Rula aims to make mental health care more accessible and effective. The Staff Data Engineer for Operational Reporting will design and implement a near real-time data platform to deliver critical operational reports and insights, enabling data-driven decisions to improve patient outcomes.
Requirements
- Data Pipeline Development (8+ yrs). Experience designing and maintaining scalable ETL/ELT pipelines for operational reporting using Kafka, Glue, dbt, Dagster, and Airflow.
- Leveraging Python and SQL for data transformation and quality checks, and working with Flink and Spark Streaming to build low-latency, near real-time pipelines.
- Cloud Infrastructure & Data Warehousing (8+ yrs overall, 4+ yrs in AWS). Proficiency building and optimizing data pipelines using AWS services such as S3, Redshift, Glue, IAM, Kinesis, and EMR.
- Experience across GCP (BigQuery, Dataflow) and Azure (Synapse, Data Factory).
- Optimizing data warehouses (Redshift, Snowflake, BigQuery) and managing Data Lakes (S3, Delta Lake) for scalable, low-latency analytics.
- Data Quality & Governance (8+ Years). Experience implementing scalable data validation, quality checks (e.g., deduplication, consistency), and error-handling mechanisms tailored for operational reporting pipelines, ensuring high-fidelity data for real-time dashboards and analytics.
- Performance Optimization (3+ Years). Experience optimizing data pipelines, queries, and large-scale datasets for efficiency and scalability in operational reporting systems, with a focus on achieving low-latency delivery.
Responsibilities
- Oversee the design and implementation of a greenfield near real-time data platform, starting with micro-batching pipelines using Kafka to deliver critical operational reports and evolving into a scalable Apache Flink architecture for sub-second analytics.
- Build fault-tolerant pipelines, ensuring data accuracy, and optimizing for low-latency delivery.
- Own a strategic transition from micro-batching to a Flink-based streaming architecture.
- Design and maintain scalable ETL/ELT pipelines for operational reporting using Kafka, Glue, dbt, Dagster, and Airflow.
- Leverage Python and SQL for data transformation and quality checks, and working with Flink and Spark Streaming to build low-latency, near real-time pipelines.
- Build and optimize data pipelines using AWS services such as S3, Redshift, Glue, IAM, Kinesis, and EMR.
- Implement scalable data validation, quality checks (e.g., deduplication, consistency), and error-handling mechanisms tailored for operational reporting pipelines, ensuring high-fidelity data for real-time dashboards and analytics.
Other
- 100% remote work environment (US-based only)

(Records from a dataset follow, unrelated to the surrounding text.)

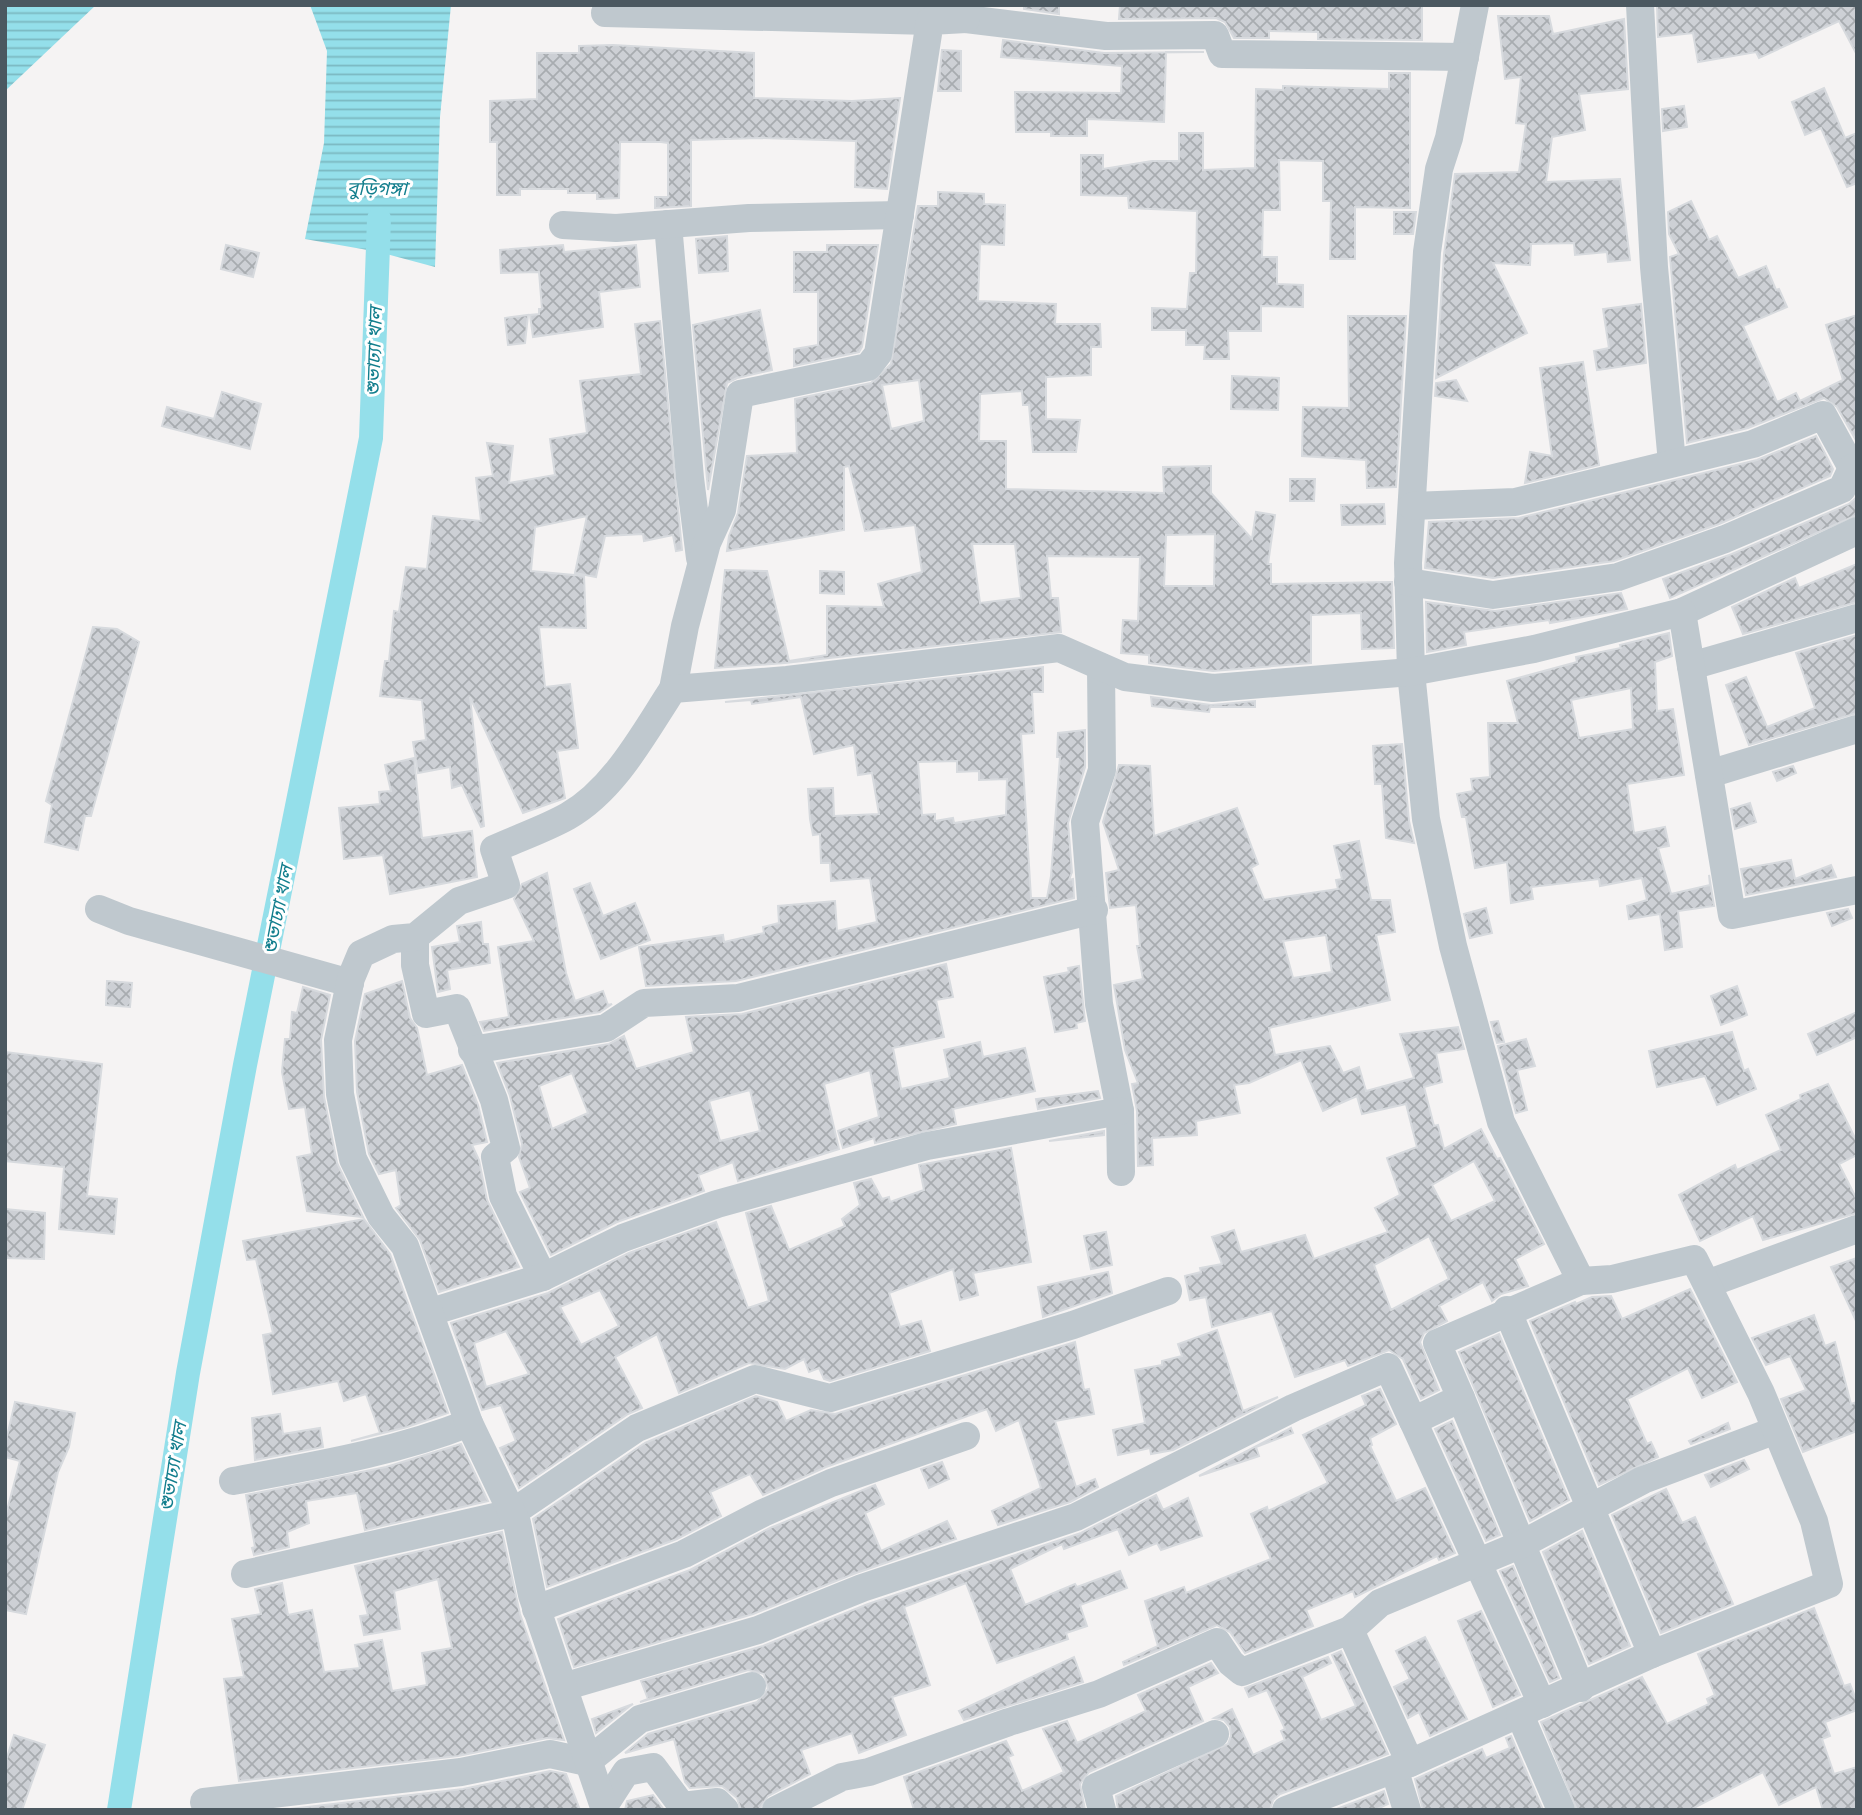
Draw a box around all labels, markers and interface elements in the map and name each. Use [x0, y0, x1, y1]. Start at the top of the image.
water label: বুড়িগঙ্গা [347, 177, 411, 200]
water label: শুভাঢ্যা খাল [361, 302, 387, 397]
water label: শুভাঢ্যা খাল [258, 860, 299, 956]
water label: শুভাঢ্যা খাল [155, 1417, 192, 1513]

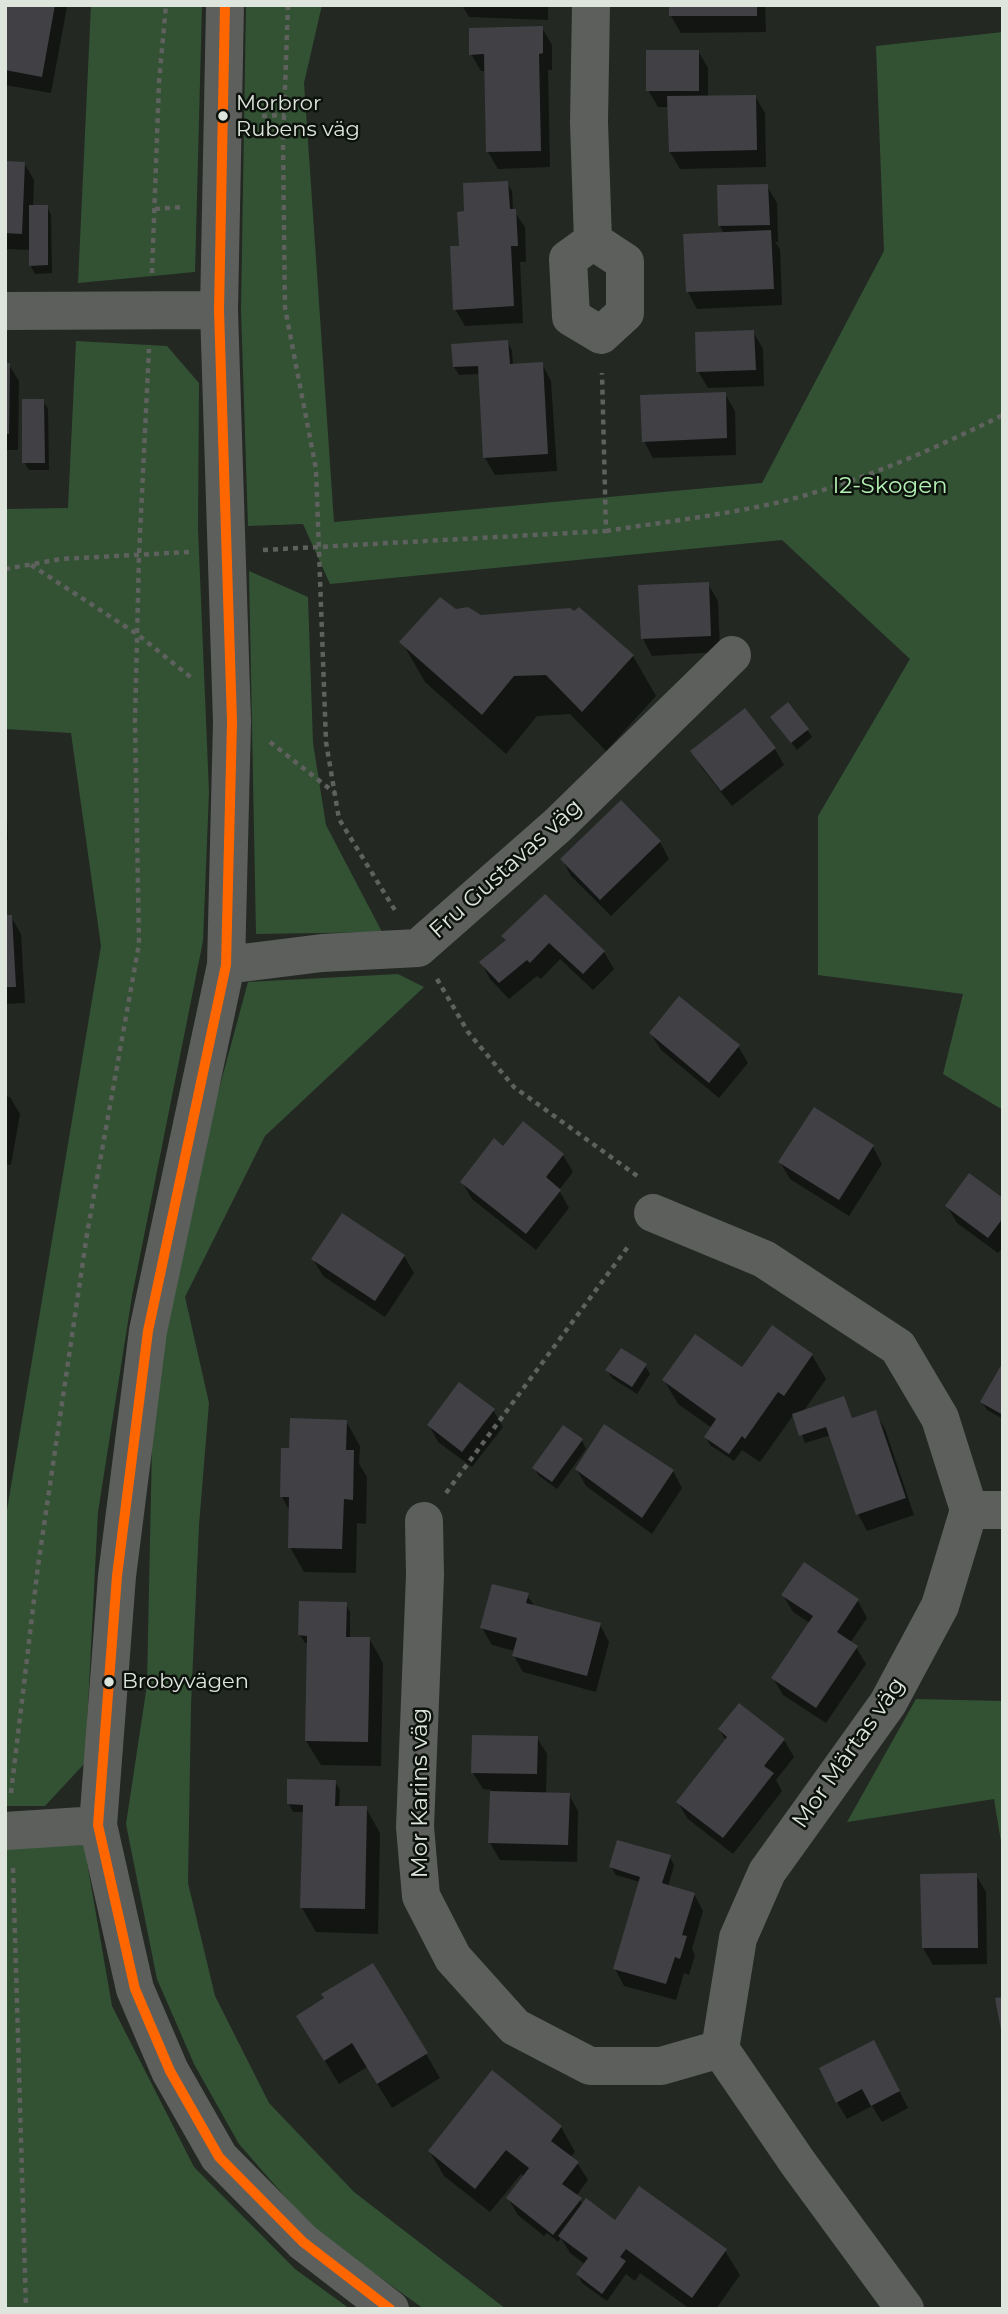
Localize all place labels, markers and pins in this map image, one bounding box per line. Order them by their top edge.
place label: Morbror Rubens väg [236,91,360,141]
marker: Morbror Rubens väg [216,109,230,123]
place label: Brobyvägen [122,1669,249,1695]
marker: Brobyvägen [102,1675,116,1689]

- Working hours to support a healthy work-life balance, ensuring you can meet both professional and personal commitments
- Strong ability to work cross-functionally with business analysts, product managers, leadership, and other stakeholders to define and deliver operational reporting requirements.
- Exceptional communication skills to translate complex technical concepts into clear, actionable insights for non-technical audiences.
- Proven adaptability to thrive in a fast-paced startup environment, collaborating effectively to support the rapid development and evolution of a near real-time data platform while aligning with Rula’s mission to improve mental health care outcomes.